Vyacheslav Arkharov, application platform business development manager at Microsoft Russia, listed the following examples of real-world tasks that may require implementing big data technologies: risk assessment, prevention of money laundering, trend analysis and forecasting in the financial segment; inquiry examination; Web and social network analysis, advertising intelligence and digital image analysis in the mass media and online content sectors; customer behavior analysis and sales intelligence both in online and traditional commerce; fraud prevention in online games; various national security tasks; gene and pharmaceutical research; as well as scientific and educational research.

Further use scenarios for big data technology include assessing the impact of weather and road traffic conditions on cargo delivery and fuel consumption; examining conversation records in call centers for customer behavior analysis; operation and fault analysis in telecom networks; probing the impact of weather changes on energy generation; interpreting smart meter data in electric grids; and analyzing system transaction logs in various verticals, said Sergey Likharev, head of information management solutions at IBM Eastern Europe and Asia.

Solutions for working with big data should be able to provide easy access to the entire body of corporate information; process both structured and unstructured data; map relations between various pieces of data regardless of their format; work with original data sources to prevent duplicating; understand meaning and context of all data; identify similar phone calls, emails, documents and IM messages; as well as process and analyze data on the fly using predefined rules, according to HP's Wagner.

When addressing the big data issue, it is critical to evaluate total costs of collecting, storing and processing the data, and of course, the priority is to increase ROI for the corresponding technologies, pointed out Nick Rossiter, regional director of Informatica Russia and CIS. This could be done through raising the value of data or lowering its cost, said Rossiter.
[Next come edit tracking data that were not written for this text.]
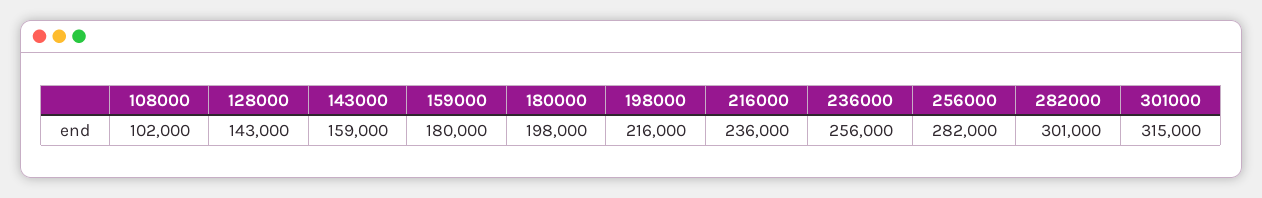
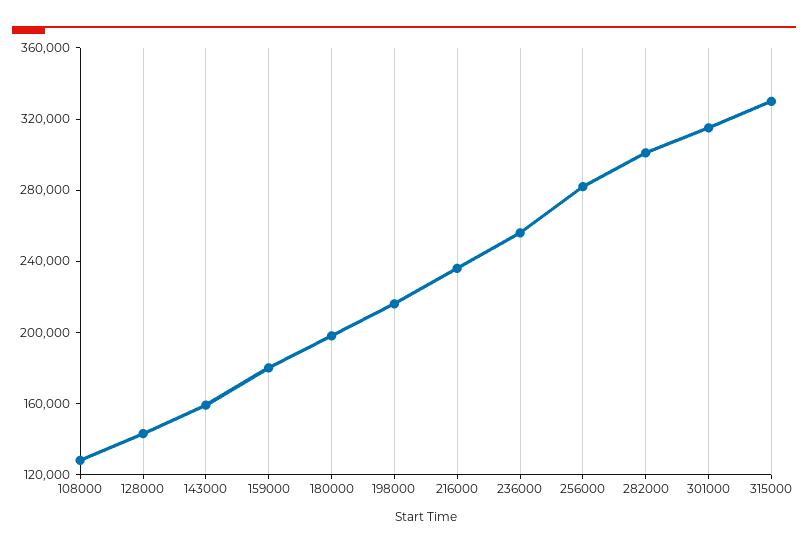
  {
-   "108000": 102000,
+   "108000": 130000,
    "128000": 143000,
    "143000": 159000,
    "159000": 180000,
    "180000": 198000,
    "198000": 216000,
    "216000": 236000,
    "236000": 256000,
    "256000": 282000,
    "282000": 301000,
-   "301000": 315000
+   "301000": 315000,
+   "315000": 330000
  }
Increased value is achieved primarily by acquiring new business capabilities and advantages (such as speeding up customer request processing, widening customer audience, taking measures to reduce customer complaints, lowering risk of fraud transactions, increasing employee efficiency, etc.). Meanwhile, among the first things to do to lower data costs is to optimize and update IT infrastructure and processes, which in turn leads to lower total IT costs.
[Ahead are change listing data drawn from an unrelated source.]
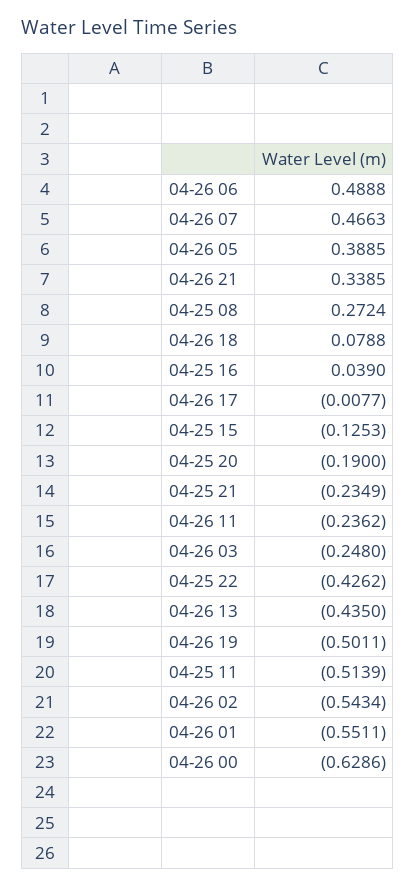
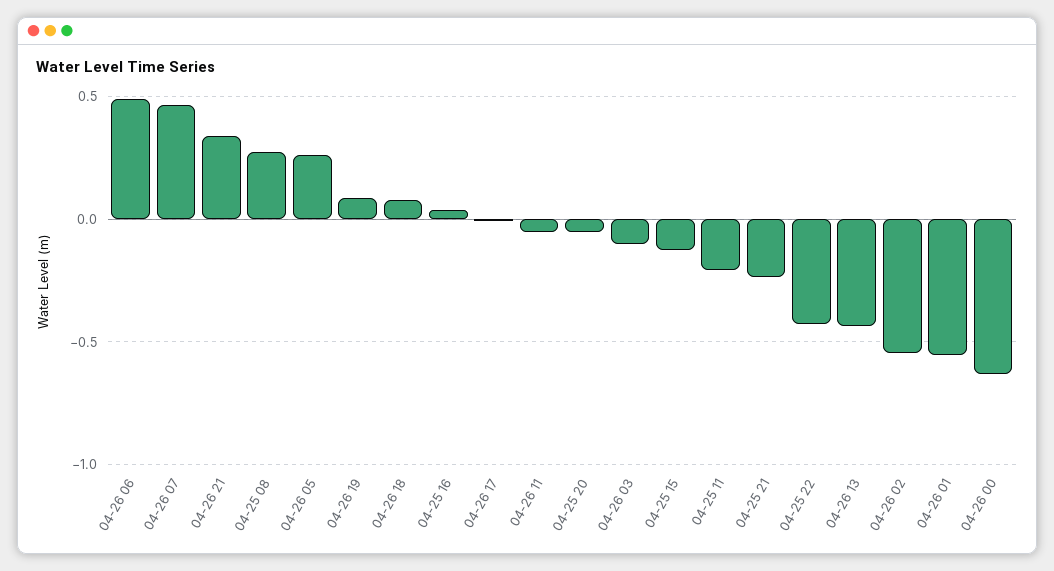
  {
    "04-26 06": 0.4888,
    "04-26 07": 0.4663,
-   "04-26 05": 0.3885,
+   "04-26 05": 0.25,
    "04-26 21": 0.3385,
    "04-25 08": 0.2724,
    "04-26 18": 0.0788,
    "04-25 16": 0.039,
    "04-26 17": -0.0077,
    "04-25 15": -0.1253,
-   "04-25 20": -0.19,
+   "04-25 20": -0.05,
    "04-25 21": -0.2349,
-   "04-26 11": -0.2362,
+   "04-26 11": -0.05,
-   "04-26 03": -0.248,
+   "04-26 03": -0.1,
    "04-25 22": -0.4262,
    "04-26 13": -0.435,
-   "04-26 19": -0.5011,
+   "04-26 19": 0.1,
-   "04-25 11": -0.5139,
+   "04-25 11": -0.2,
    "04-26 02": -0.5434,
    "04-26 01": -0.5511,
    "04-26 00": -0.6286
  }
"Is it possible to derive 10 times more value from data than we can now?" asked Luke Lonergan, co-founder and chief technology officer of Greenplum (now part of EMC). "Definitely yes, by using the data, which is usually neglected or not processed due to technical constraints."

Most often mentioned at the forum was Apache Hadoop technology, a distributed computing architecture capable of automatically replicating data to numerous nodes, as well as searching and analyzing the data across all of them. Based on Google MapReduce technology, Hadoop enables the analysis of petabytes of unstructured data distributed across a cluster not necessarily made up of high-end servers. The technology is used in many high-profile companies, including Facebook, Twitter, LinkedIn, Apple, Amazon and Yahoo. Not surprisingly, almost every company that had its executives present keynote speeches at the forum also stated its support for Hadoop in some form or other.

In general, the forum earned very high praise from its attendees despite the fact that no keynote speaker could provide an example of a finished project in the area of big data. Hopefully, the next forum will highlight not only new approaches and technologies but also their practical implementations, including in Russian businesses.